◆ Recorded data

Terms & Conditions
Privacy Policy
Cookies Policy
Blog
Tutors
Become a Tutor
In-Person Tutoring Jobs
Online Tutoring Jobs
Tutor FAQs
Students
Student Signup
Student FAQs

◆ Your instructions
Present the text lines from all of the rows above as a numbered list, omitting any blank lines.

◆ Result below
1. Terms & Conditions
2. Privacy Policy
3. Cookies Policy
4. Blog
5. Tutors
6. Become a Tutor
7. In-Person Tutoring Jobs
8. Online Tutoring Jobs
9. Tutor FAQs
10. Students
11. Student Signup
12. Student FAQs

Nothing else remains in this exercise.